“There is no our side and their side on our street. Well, there didn’t use to be, anyway.”

Pa

Kenneth Branagh’s semi-autobiographical ode to his youth, set in 1960s Belfast at the start of the Troubles, is is presented from the perspective of nine-year-old Buddy. Opening with sudden sectarian violence, the camera circles the overwhelmed child as we glimpse flashes of the action around him, heightened by the stark monochrome. Some have criticised its surface-level engagement with the Northern Ireland conflict, but that is not intended to be its focus save insofar as it invariably seeps into family life. It is more a coming of age tale as Buddy gets love advice from his grandparents and tries not to be led astray by his cousin. His home is filled with the love even as tensions in the city rise, ramshackle barricades becoming a permanent feature of the street.

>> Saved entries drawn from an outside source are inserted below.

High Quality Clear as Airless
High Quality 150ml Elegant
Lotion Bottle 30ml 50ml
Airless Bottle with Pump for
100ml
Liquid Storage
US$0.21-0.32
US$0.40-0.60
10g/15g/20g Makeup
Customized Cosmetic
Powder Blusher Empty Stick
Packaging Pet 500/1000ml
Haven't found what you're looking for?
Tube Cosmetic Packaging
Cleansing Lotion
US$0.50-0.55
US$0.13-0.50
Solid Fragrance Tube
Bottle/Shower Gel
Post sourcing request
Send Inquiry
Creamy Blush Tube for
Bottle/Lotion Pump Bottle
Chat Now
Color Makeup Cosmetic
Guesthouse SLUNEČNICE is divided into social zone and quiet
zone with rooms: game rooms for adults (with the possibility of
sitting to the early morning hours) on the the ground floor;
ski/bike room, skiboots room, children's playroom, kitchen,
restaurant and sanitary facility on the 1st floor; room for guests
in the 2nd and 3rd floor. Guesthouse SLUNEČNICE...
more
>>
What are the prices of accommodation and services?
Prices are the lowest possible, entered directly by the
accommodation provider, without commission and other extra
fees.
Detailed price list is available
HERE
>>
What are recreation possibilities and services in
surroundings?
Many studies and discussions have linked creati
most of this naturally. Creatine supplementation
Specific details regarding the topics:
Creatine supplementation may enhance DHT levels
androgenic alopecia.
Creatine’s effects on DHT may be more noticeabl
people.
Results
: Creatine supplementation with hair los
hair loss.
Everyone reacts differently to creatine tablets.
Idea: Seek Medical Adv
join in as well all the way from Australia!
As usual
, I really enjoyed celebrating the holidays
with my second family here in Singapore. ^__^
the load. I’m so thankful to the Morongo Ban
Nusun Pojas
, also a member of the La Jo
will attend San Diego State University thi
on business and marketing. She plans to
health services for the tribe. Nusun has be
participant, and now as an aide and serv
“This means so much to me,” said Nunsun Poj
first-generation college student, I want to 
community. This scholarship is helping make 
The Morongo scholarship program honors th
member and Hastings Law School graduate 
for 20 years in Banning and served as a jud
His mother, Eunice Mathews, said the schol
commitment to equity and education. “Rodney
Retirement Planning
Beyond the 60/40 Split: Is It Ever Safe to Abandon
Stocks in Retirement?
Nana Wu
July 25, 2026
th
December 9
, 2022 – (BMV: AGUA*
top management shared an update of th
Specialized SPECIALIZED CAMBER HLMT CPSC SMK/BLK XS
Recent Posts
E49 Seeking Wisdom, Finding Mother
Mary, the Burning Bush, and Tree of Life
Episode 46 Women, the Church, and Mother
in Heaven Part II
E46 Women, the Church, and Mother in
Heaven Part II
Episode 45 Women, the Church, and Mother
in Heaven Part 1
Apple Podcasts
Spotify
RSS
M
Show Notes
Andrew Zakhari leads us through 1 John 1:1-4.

Branagh draws parallels through cinema, the boys watching specifically selected Westerns like The Man Who Shot Liberty Valance (“Has everyone in this country gone kill-crazy?!”) and High Noon (“You’re asking me to wait an hour to find out if I’m going to be a wife or a widow.”), whilst men patrol the street at night with burning torches as if in those same films. Likewise, the only moments of colour come from the arts, providing a beautiful black and white shot of Judi Dench with the warm colour of stage play reflected in her glasses. Filmed between opulent Agatha Christie adaptations with much of the same crew, Belfast is a more intimate and personal project which ⁠— although not particularly subtle in its crowd-pleasing intensions ⁠— is nevertheless well-observed, wonderfully acted and beautifully shot.